*What needs to be done*:
Can you set out every line of the listing below as a Markdown table, with a Row column for the line's number and an Entry column for the line itself, skipping any blank lines?

*Material for this task*:

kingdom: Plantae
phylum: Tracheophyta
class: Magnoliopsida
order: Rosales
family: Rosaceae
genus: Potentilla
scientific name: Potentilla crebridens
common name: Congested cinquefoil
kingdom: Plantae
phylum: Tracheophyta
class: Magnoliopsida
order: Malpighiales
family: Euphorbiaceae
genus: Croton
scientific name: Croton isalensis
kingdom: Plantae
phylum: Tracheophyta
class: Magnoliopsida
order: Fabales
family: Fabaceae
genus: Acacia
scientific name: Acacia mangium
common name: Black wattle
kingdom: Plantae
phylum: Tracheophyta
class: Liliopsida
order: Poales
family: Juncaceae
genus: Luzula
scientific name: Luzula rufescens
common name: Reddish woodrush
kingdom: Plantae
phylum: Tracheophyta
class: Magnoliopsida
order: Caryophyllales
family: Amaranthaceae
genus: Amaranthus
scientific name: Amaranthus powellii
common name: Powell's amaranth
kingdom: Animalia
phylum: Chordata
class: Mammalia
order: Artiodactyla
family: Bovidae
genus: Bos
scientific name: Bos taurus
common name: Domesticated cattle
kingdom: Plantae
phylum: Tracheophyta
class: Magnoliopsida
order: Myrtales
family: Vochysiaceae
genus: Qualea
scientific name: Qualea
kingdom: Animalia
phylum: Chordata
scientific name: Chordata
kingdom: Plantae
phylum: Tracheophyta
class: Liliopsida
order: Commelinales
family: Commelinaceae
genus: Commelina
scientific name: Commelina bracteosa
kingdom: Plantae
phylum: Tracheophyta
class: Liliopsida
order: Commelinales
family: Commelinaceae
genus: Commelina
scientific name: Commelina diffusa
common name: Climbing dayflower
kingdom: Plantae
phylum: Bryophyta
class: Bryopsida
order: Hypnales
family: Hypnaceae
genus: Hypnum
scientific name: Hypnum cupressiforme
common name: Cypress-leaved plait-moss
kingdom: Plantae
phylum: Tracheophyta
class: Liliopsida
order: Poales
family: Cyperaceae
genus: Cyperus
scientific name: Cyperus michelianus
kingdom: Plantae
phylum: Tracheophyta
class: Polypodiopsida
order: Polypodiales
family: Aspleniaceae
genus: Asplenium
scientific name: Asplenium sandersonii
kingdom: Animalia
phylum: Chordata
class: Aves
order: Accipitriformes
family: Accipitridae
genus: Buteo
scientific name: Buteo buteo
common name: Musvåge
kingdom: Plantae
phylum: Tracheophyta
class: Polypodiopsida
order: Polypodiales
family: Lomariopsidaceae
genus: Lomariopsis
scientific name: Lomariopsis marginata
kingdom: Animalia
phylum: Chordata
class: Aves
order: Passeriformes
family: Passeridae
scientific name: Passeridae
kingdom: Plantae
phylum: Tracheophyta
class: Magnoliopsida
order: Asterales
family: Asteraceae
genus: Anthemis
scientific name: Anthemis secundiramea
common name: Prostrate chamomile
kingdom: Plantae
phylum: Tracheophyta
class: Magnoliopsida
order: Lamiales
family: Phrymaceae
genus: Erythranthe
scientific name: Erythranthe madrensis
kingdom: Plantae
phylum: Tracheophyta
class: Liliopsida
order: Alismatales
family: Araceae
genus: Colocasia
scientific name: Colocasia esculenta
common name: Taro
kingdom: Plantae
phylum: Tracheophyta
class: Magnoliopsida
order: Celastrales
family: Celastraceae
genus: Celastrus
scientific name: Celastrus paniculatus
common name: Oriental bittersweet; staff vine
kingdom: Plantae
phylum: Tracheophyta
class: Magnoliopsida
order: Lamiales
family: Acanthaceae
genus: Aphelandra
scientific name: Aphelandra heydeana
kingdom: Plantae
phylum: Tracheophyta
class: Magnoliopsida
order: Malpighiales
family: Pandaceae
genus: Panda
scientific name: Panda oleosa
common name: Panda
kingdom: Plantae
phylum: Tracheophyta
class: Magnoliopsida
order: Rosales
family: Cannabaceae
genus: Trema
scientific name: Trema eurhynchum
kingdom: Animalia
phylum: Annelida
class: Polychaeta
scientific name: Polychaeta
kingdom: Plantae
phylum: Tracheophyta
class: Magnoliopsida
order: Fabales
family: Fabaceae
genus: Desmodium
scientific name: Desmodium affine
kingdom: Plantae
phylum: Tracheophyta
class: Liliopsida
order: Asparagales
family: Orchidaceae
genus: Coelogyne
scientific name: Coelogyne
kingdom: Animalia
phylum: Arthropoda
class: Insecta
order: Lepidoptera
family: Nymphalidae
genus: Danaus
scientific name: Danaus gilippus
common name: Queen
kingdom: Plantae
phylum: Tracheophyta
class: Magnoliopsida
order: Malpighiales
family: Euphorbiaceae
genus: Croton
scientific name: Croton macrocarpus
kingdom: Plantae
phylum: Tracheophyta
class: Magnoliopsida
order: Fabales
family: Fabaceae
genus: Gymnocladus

*Response to this task*:
| Row | Entry |
|---|---|
| 1 | kingdom: Plantae |
| 2 | phylum: Tracheophyta |
| 3 | class: Magnoliopsida |
| 4 | order: Rosales |
| 5 | family: Rosaceae |
| 6 | genus: Potentilla |
| 7 | scientific name: Potentilla crebridens |
| 8 | common name: Congested cinquefoil |
| 9 | kingdom: Plantae |
| 10 | phylum: Tracheophyta |
| 11 | class: Magnoliopsida |
| 12 | order: Malpighiales |
| 13 | family: Euphorbiaceae |
| 14 | genus: Croton |
| 15 | scientific name: Croton isalensis |
| 16 | kingdom: Plantae |
| 17 | phylum: Tracheophyta |
| 18 | class: Magnoliopsida |
| 19 | order: Fabales |
| 20 | family: Fabaceae |
| 21 | genus: Acacia |
| 22 | scientific name: Acacia mangium |
| 23 | common name: Black wattle |
| 24 | kingdom: Plantae |
| 25 | phylum: Tracheophyta |
| 26 | class: Liliopsida |
| 27 | order: Poales |
| 28 | family: Juncaceae |
| 29 | genus: Luzula |
| 30 | scientific name: Luzula rufescens |
| 31 | common name: Reddish woodrush |
| 32 | kingdom: Plantae |
| 33 | phylum: Tracheophyta |
| 34 | class: Magnoliopsida |
| 35 | order: Caryophyllales |
| 36 | family: Amaranthaceae |
| 37 | genus: Amaranthus |
| 38 | scientific name: Amaranthus powellii |
| 39 | common name: Powell's amaranth |
| 40 | kingdom: Animalia |
| 41 | phylum: Chordata |
| 42 | class: Mammalia |
| 43 | order: Artiodactyla |
| 44 | family: Bovidae |
| 45 | genus: Bos |
| 46 | scientific name: Bos taurus |
| 47 | common name: Domesticated cattle |
| 48 | kingdom: Plantae |
| 49 | phylum: Tracheophyta |
| 50 | class: Magnoliopsida |
| 51 | order: Myrtales |
| 52 | family: Vochysiaceae |
| 53 | genus: Qualea |
| 54 | scientific name: Qualea |
| 55 | kingdom: Animalia |
| 56 | phylum: Chordata |
| 57 | scientific name: Chordata |
| 58 | kingdom: Plantae |
| 59 | phylum: Tracheophyta |
| 60 | class: Liliopsida |
| 61 | order: Commelinales |
| 62 | family: Commelinaceae |
| 63 | genus: Commelina |
| 64 | scientific name: Commelina bracteosa |
| 65 | kingdom: Plantae |
| 66 | phylum: Tracheophyta |
| 67 | class: Liliopsida |
| 68 | order: Commelinales |
| 69 | family: Commelinaceae |
| 70 | genus: Commelina |
| 71 | scientific name: Commelina diffusa |
| 72 | common name: Climbing dayflower |
| 73 | kingdom: Plantae |
| 74 | phylum: Bryophyta |
| 75 | class: Bryopsida |
| 76 | order: Hypnales |
| 77 | family: Hypnaceae |
| 78 | genus: Hypnum |
| 79 | scientific name: Hypnum cupressiforme |
| 80 | common name: Cypress-leaved plait-moss |
| 81 | kingdom: Plantae |
| 82 | phylum: Tracheophyta |
| 83 | class: Liliopsida |
| 84 | order: Poales |
| 85 | family: Cyperaceae |
| 86 | genus: Cyperus |
| 87 | scientific name: Cyperus michelianus |
| 88 | kingdom: Plantae |
| 89 | phylum: Tracheophyta |
| 90 | class: Polypodiopsida |
| 91 | order: Polypodiales |
| 92 | family: Aspleniaceae |
| 93 | genus: Asplenium |
| 94 | scientific name: Asplenium sandersonii |
| 95 | kingdom: Animalia |
| 96 | phylum: Chordata |
| 97 | class: Aves |
| 98 | order: Accipitriformes |
| 99 | family: Accipitridae |
| 100 | genus: Buteo |
| 101 | scientific name: Buteo buteo |
| 102 | common name: Musvåge |
| 103 | kingdom: Plantae |
| 104 | phylum: Tracheophyta |
| 105 | class: Polypodiopsida |
| 106 | order: Polypodiales |
| 107 | family: Lomariopsidaceae |
| 108 | genus: Lomariopsis |
| 109 | scientific name: Lomariopsis marginata |
| 110 | kingdom: Animalia |
| 111 | phylum: Chordata |
| 112 | class: Aves |
| 113 | order: Passeriformes |
| 114 | family: Passeridae |
| 115 | scientific name: Passeridae |
| 116 | kingdom: Plantae |
| 117 | phylum: Tracheophyta |
| 118 | class: Magnoliopsida |
| 119 | order: Asterales |
| 120 | family: Asteraceae |
| 121 | genus: Anthemis |
| 122 | scientific name: Anthemis secundiramea |
| 123 | common name: Prostrate chamomile |
| 124 | kingdom: Plantae |
| 125 | phylum: Tracheophyta |
| 126 | class: Magnoliopsida |
| 127 | order: Lamiales |
| 128 | family: Phrymaceae |
| 129 | genus: Erythranthe |
| 130 | scientific name: Erythranthe madrensis |
| 131 | kingdom: Plantae |
| 132 | phylum: Tracheophyta |
| 133 | class: Liliopsida |
| 134 | order: Alismatales |
| 135 | family: Araceae |
| 136 | genus: Colocasia |
| 137 | scientific name: Colocasia esculenta |
| 138 | common name: Taro |
| 139 | kingdom: Plantae |
| 140 | phylum: Tracheophyta |
| 141 | class: Magnoliopsida |
| 142 | order: Celastrales |
| 143 | family: Celastraceae |
| 144 | genus: Celastrus |
| 145 | scientific name: Celastrus paniculatus |
| 146 | common name: Oriental bittersweet; staff vine |
| 147 | kingdom: Plantae |
| 148 | phylum: Tracheophyta |
| 149 | class: Magnoliopsida |
| 150 | order: Lamiales |
| 151 | family: Acanthaceae |
| 152 | genus: Aphelandra |
| 153 | scientific name: Aphelandra heydeana |
| 154 | kingdom: Plantae |
| 155 | phylum: Tracheophyta |
| 156 | class: Magnoliopsida |
| 157 | order: Malpighiales |
| 158 | family: Pandaceae |
| 159 | genus: Panda |
| 160 | scientific name: Panda oleosa |
| 161 | common name: Panda |
| 162 | kingdom: Plantae |
| 163 | phylum: Tracheophyta |
| 164 | class: Magnoliopsida |
| 165 | order: Rosales |
| 166 | family: Cannabaceae |
| 167 | genus: Trema |
| 168 | scientific name: Trema eurhynchum |
| 169 | kingdom: Animalia |
| 170 | phylum: Annelida |
| 171 | class: Polychaeta |
| 172 | scientific name: Polychaeta |
| 173 | kingdom: Plantae |
| 174 | phylum: Tracheophyta |
| 175 | class: Magnoliopsida |
| 176 | order: Fabales |
| 177 | family: Fabaceae |
| 178 | genus: Desmodium |
| 179 | scientific name: Desmodium affine |
| 180 | kingdom: Plantae |
| 181 | phylum: Tracheophyta |
| 182 | class: Liliopsida |
| 183 | order: Asparagales |
| 184 | family: Orchidaceae |
| 185 | genus: Coelogyne |
| 186 | scientific name: Coelogyne |
| 187 | kingdom: Animalia |
| 188 | phylum: Arthropoda |
| 189 | class: Insecta |
| 190 | order: Lepidoptera |
| 191 | family: Nymphalidae |
| 192 | genus: Danaus |
| 193 | scientific name: Danaus gilippus |
| 194 | common name: Queen |
| 195 | kingdom: Plantae |
| 196 | phylum: Tracheophyta |
| 197 | class: Magnoliopsida |
| 198 | order: Malpighiales |
| 199 | family: Euphorbiaceae |
| 200 | genus: Croton |
| 201 | scientific name: Croton macrocarpus |
| 202 | kingdom: Plantae |
| 203 | phylum: Tracheophyta |
| 204 | class: Magnoliopsida |
| 205 | order: Fabales |
| 206 | family: Fabaceae |
| 207 | genus: Gymnocladus |